▶ **WORK ORDER**
Would you please transcribe, exactly as written, the lines of the entries below starting at the one that holds "left elbow: (57, 175)" and ending at the one that holds "right back paw: (97, 217)", both included?
DATASET below:
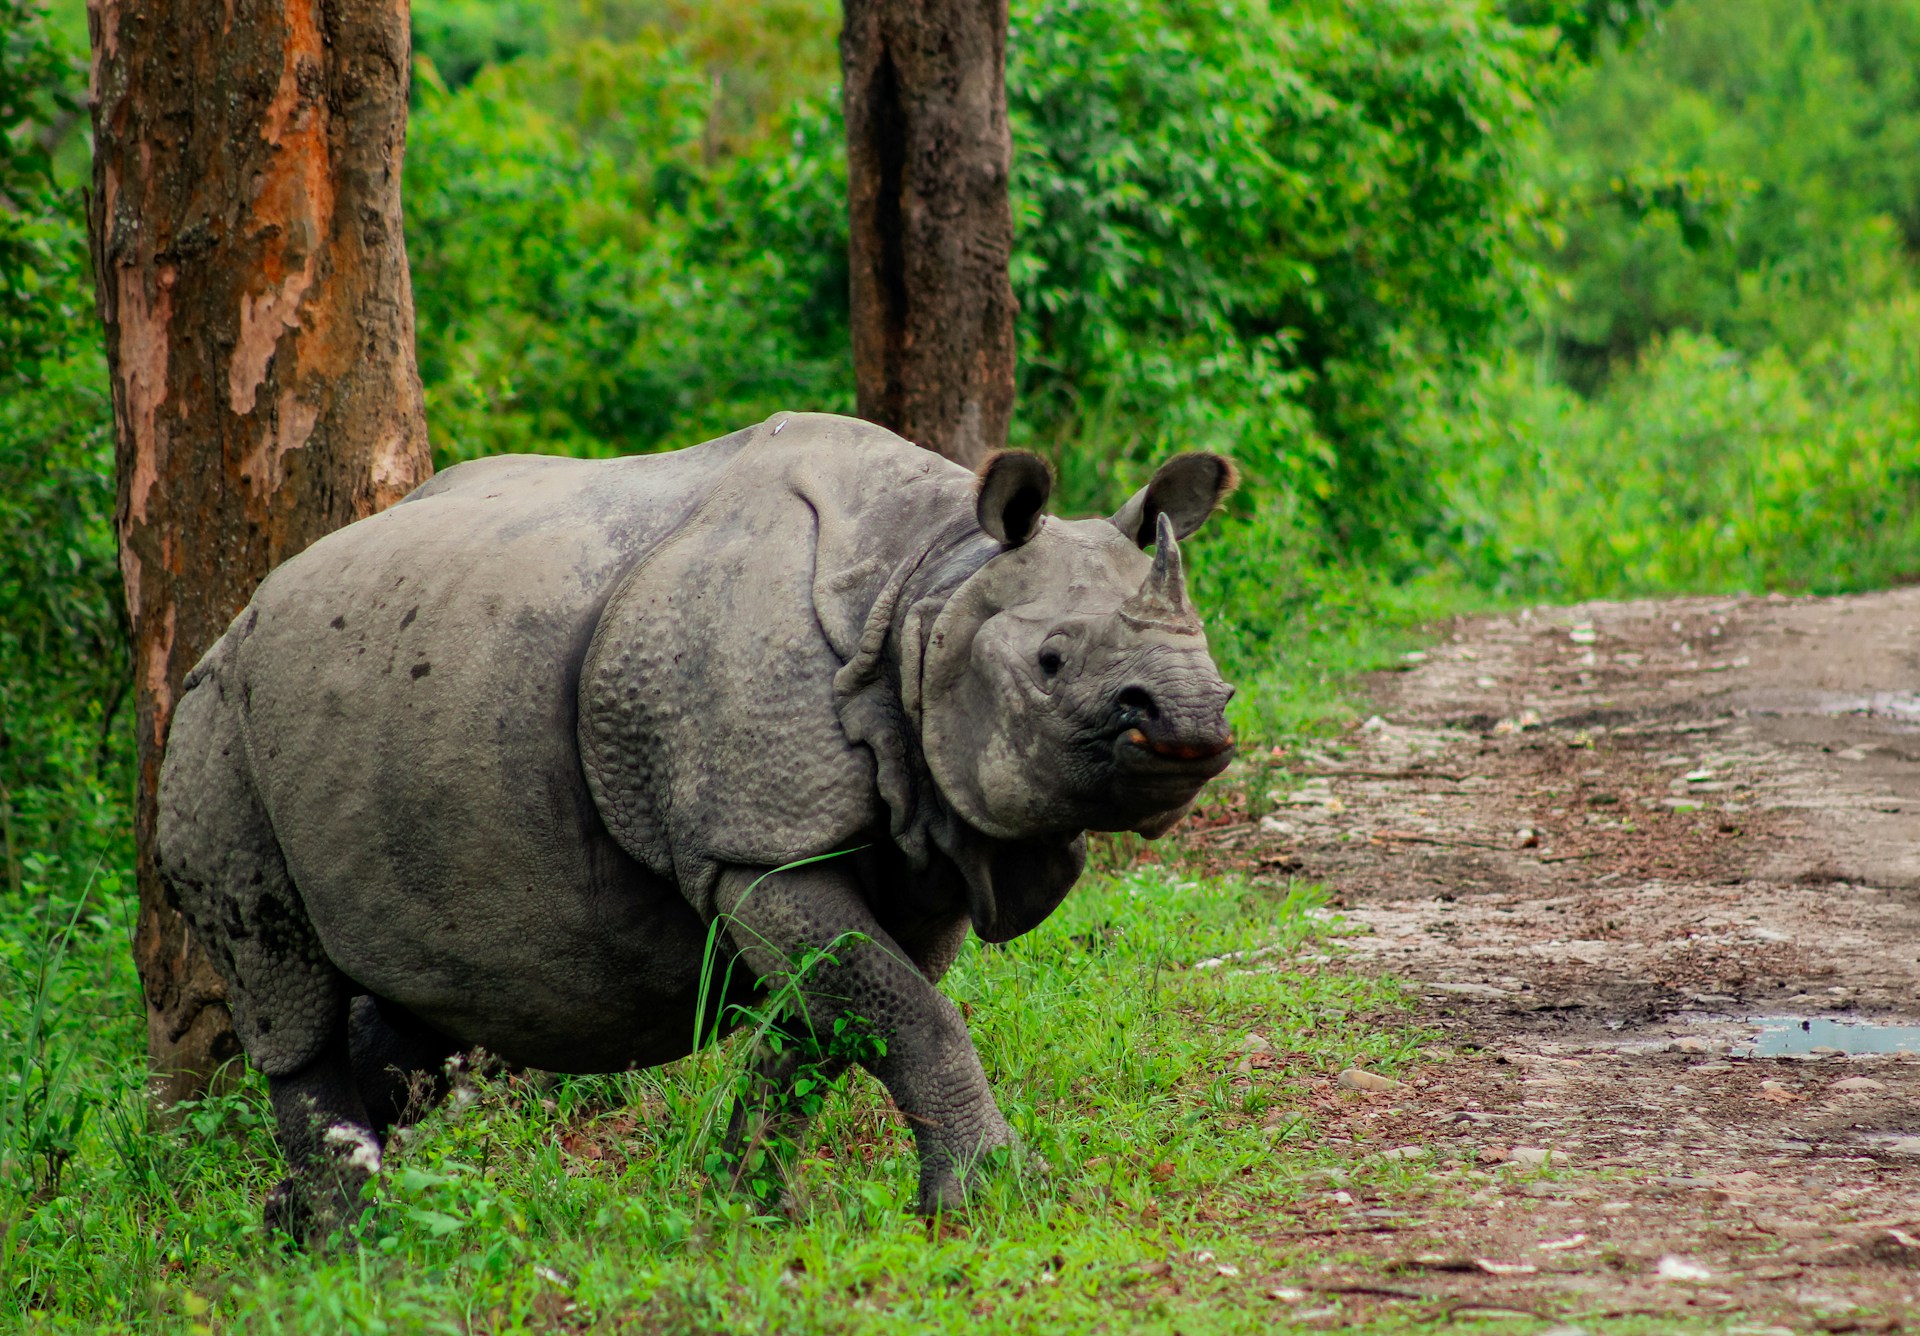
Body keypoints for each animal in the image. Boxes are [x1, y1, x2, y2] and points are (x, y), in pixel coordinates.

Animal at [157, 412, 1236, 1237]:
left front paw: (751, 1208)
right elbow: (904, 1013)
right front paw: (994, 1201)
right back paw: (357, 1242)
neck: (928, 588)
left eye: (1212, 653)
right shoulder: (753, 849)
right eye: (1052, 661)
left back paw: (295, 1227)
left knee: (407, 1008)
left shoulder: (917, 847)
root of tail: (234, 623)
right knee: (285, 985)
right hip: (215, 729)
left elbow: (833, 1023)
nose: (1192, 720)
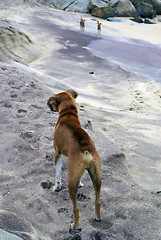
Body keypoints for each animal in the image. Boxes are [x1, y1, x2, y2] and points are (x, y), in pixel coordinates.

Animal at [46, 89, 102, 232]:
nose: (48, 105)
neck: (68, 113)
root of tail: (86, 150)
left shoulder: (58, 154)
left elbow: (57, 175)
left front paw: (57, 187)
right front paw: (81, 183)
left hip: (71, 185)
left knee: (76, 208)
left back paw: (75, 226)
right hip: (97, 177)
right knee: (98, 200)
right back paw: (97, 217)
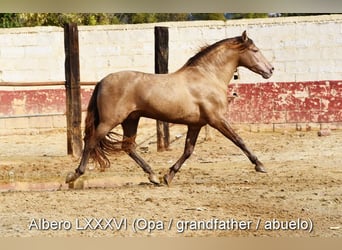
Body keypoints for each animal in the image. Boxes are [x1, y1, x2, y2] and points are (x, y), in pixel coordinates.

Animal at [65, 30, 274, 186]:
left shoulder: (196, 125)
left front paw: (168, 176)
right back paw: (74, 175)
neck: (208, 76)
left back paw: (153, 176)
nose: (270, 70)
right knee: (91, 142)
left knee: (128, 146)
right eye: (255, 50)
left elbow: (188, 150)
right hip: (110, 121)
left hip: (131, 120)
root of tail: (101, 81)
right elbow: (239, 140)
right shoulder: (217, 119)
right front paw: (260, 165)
End of DATASET.
DATASET below:
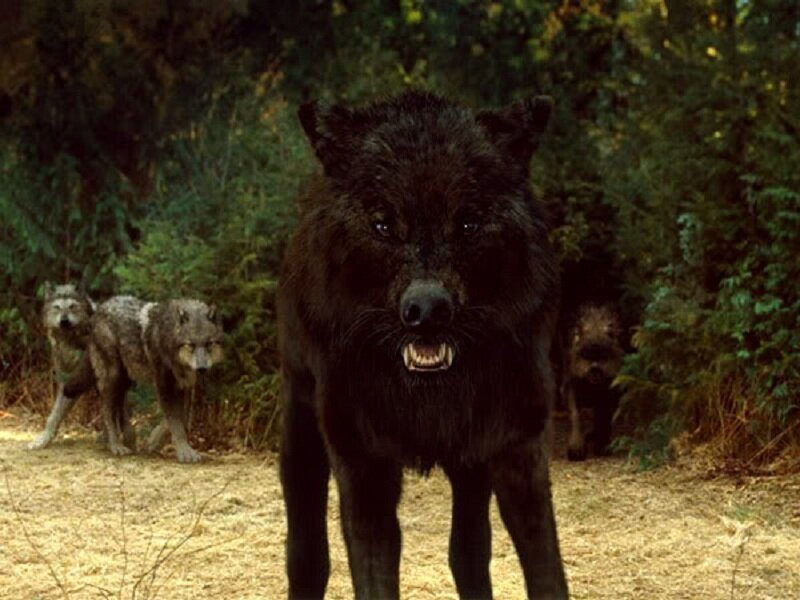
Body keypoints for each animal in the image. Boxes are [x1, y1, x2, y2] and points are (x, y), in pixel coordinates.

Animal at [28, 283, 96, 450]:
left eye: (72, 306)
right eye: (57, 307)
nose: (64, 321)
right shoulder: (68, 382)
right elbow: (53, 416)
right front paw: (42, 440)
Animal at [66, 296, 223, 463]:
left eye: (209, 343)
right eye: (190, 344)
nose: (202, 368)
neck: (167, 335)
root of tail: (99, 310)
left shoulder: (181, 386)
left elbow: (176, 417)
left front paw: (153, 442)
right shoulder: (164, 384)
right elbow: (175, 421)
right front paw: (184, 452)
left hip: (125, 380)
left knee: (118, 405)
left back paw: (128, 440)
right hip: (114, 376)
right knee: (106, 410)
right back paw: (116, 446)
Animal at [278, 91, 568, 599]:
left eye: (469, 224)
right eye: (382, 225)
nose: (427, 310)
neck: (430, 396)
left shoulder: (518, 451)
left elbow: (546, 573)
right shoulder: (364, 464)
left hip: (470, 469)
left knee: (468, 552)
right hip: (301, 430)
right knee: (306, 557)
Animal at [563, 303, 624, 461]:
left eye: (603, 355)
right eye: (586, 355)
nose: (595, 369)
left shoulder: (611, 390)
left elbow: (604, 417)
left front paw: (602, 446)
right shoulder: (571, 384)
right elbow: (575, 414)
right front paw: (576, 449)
End of DATASET.
▶ **FINAL ANSWER**
left elbow: (57, 175)
left front paw: (57, 187)
right front paw: (81, 183)
left hip: (71, 185)
left knee: (76, 208)
left back paw: (75, 226)
right hip: (97, 177)
right knee: (98, 200)
right back paw: (97, 217)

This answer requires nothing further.